Go through the entries one line at a time, and gather every line that has the word "pixels".

* _Provided information_:
Start of Block

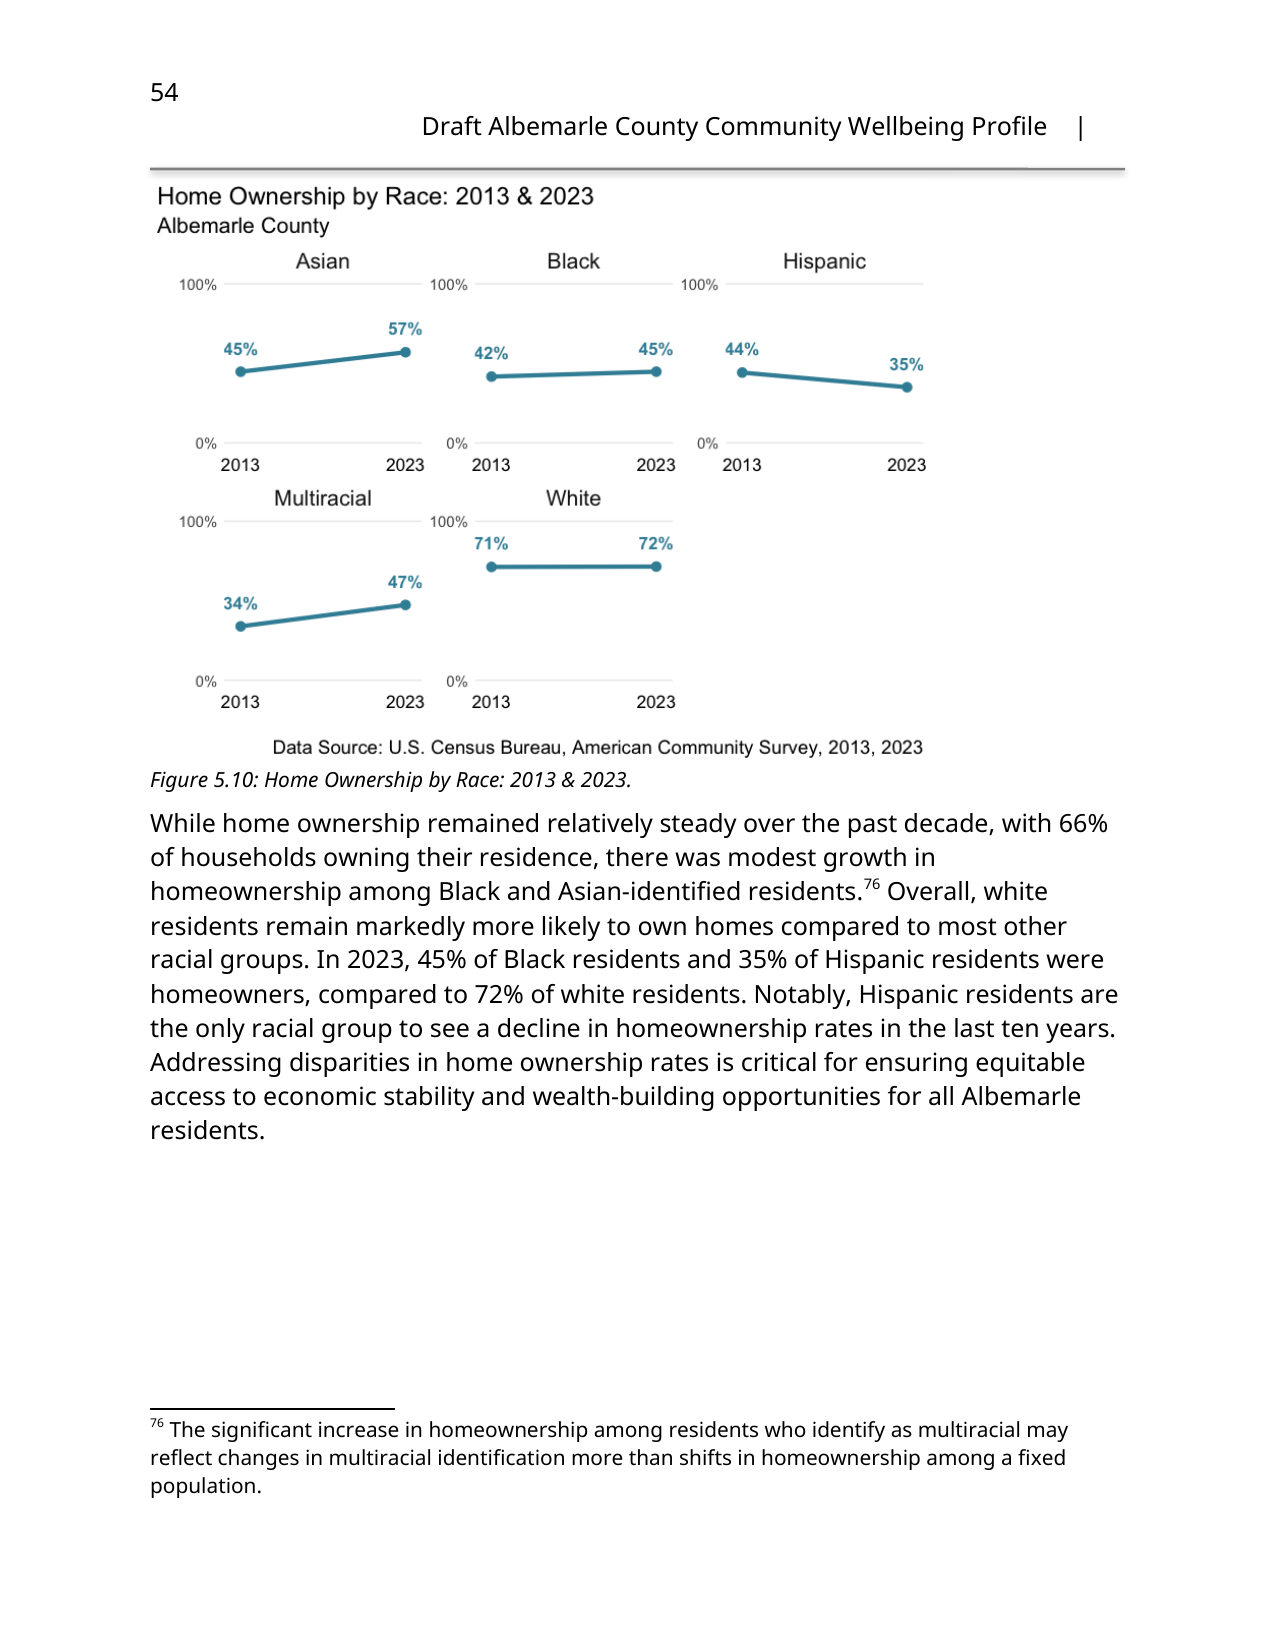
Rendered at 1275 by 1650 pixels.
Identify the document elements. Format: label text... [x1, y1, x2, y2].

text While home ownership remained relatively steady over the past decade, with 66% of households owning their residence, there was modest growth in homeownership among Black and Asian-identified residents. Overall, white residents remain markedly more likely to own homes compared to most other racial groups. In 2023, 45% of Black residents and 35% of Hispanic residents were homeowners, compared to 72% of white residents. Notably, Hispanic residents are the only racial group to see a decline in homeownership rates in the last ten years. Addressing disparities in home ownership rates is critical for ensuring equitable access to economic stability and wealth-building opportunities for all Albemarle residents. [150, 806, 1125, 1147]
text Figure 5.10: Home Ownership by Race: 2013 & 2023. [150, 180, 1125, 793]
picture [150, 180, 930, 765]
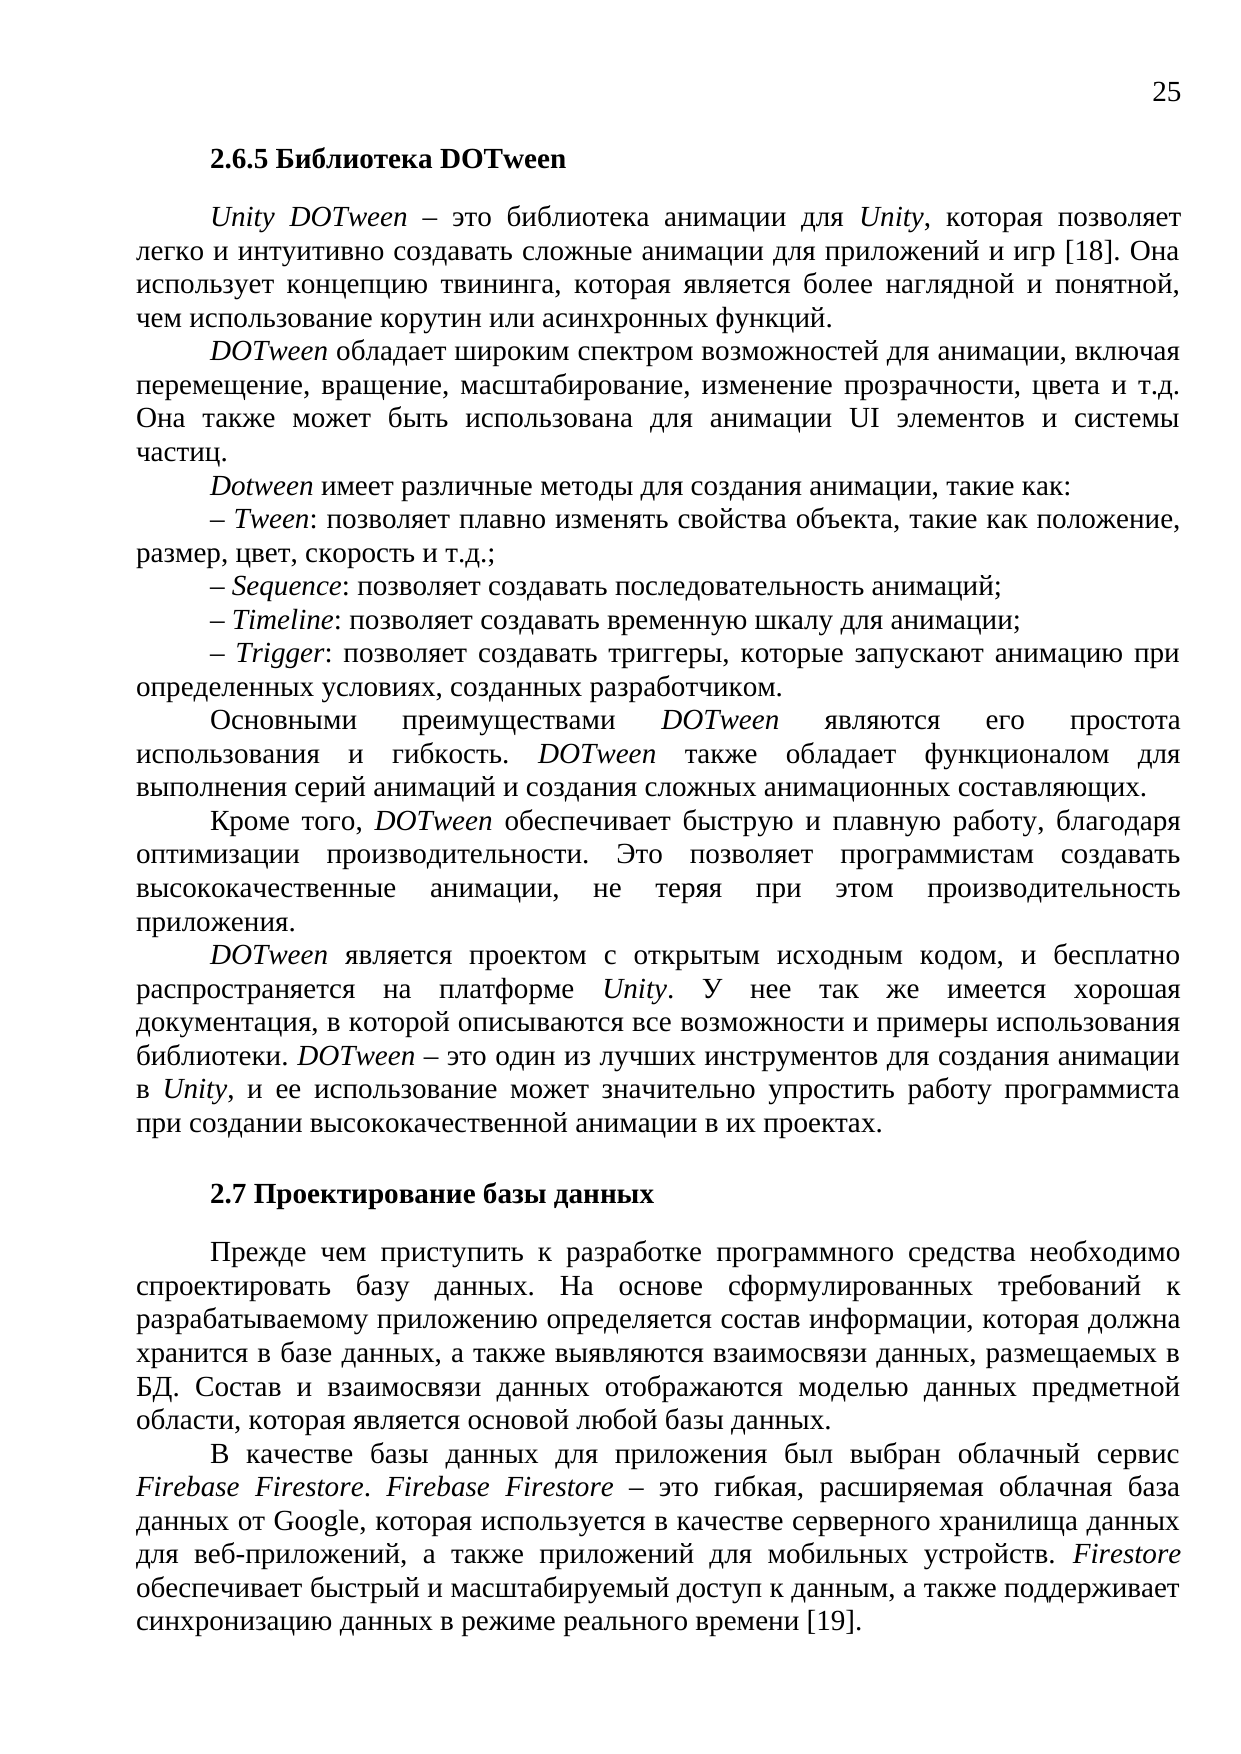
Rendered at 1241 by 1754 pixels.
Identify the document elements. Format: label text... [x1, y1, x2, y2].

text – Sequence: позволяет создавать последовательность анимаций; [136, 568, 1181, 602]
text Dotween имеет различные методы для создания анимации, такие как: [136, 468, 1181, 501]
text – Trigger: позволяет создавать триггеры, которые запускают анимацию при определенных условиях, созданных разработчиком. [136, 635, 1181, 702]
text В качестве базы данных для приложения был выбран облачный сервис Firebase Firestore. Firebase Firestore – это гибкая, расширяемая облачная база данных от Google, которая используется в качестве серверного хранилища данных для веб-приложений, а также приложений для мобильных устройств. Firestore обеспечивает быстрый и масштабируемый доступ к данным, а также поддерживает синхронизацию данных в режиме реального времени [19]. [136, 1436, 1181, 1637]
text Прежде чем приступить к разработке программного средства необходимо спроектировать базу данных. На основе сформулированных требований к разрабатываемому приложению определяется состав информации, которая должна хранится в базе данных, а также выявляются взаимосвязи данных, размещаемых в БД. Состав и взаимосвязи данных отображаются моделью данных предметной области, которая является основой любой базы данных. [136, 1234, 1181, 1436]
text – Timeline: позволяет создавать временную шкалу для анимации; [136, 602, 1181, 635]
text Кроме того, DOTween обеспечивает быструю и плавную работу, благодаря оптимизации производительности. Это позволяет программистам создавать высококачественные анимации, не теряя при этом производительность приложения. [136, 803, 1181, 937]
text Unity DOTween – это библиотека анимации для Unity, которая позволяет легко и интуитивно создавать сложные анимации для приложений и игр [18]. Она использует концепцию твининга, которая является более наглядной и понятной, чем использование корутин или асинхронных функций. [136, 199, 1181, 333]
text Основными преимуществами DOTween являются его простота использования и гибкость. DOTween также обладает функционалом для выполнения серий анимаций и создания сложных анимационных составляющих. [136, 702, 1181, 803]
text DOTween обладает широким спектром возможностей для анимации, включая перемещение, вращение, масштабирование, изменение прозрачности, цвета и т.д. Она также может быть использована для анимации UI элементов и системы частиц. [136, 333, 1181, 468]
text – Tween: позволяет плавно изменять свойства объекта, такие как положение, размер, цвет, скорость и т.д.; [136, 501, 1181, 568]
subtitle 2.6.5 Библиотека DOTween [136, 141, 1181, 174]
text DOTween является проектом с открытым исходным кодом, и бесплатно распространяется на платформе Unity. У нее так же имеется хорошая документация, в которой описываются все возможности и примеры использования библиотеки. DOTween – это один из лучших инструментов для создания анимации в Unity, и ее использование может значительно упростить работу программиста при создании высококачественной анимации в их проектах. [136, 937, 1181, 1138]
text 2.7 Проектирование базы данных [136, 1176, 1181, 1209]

End of Block

* _Result_:
Rendered at 1275 by 1650 pixels.
Rendered at 1241 by 1754 pixels.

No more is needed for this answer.